▸ Your assignment: Transcribe the records word for word, beginning with the first line and ending with the line that contains "Rendered at 1500 by 1125 pixels."; include nothing else.
++++ Records shown
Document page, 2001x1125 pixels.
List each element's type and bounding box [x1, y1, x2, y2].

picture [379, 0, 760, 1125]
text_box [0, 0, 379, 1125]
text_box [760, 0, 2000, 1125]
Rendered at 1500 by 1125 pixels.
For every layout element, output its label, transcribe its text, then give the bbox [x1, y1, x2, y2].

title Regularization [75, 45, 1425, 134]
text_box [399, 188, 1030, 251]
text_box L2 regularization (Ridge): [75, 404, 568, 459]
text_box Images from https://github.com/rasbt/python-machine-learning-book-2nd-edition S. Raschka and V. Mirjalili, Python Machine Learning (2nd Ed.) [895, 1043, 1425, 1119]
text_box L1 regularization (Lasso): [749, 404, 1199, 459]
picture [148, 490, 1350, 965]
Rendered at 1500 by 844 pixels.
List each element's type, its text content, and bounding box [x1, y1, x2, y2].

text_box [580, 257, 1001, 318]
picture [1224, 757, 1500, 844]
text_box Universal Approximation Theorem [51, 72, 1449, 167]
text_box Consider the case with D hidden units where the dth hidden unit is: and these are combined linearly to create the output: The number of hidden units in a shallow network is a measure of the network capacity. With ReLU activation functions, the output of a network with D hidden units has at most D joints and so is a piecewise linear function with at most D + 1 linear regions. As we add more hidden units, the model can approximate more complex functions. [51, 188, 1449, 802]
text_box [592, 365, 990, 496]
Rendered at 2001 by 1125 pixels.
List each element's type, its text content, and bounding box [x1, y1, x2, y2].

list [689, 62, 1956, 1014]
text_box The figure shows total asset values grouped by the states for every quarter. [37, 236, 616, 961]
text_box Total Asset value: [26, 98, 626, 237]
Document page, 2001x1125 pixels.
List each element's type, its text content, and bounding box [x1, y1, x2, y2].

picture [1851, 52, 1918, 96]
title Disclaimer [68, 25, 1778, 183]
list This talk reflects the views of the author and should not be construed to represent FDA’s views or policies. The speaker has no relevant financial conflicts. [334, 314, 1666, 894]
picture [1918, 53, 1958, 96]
++++++++
▸ Response to this task:
Document page, 2001x1125 pixels.
List each element's type and bounding box [x1, y1, x2, y2].

picture [379, 0, 760, 1125]
text_box [0, 0, 379, 1125]
text_box [760, 0, 2000, 1125]
Rendered at 1500 by 1125 pixels.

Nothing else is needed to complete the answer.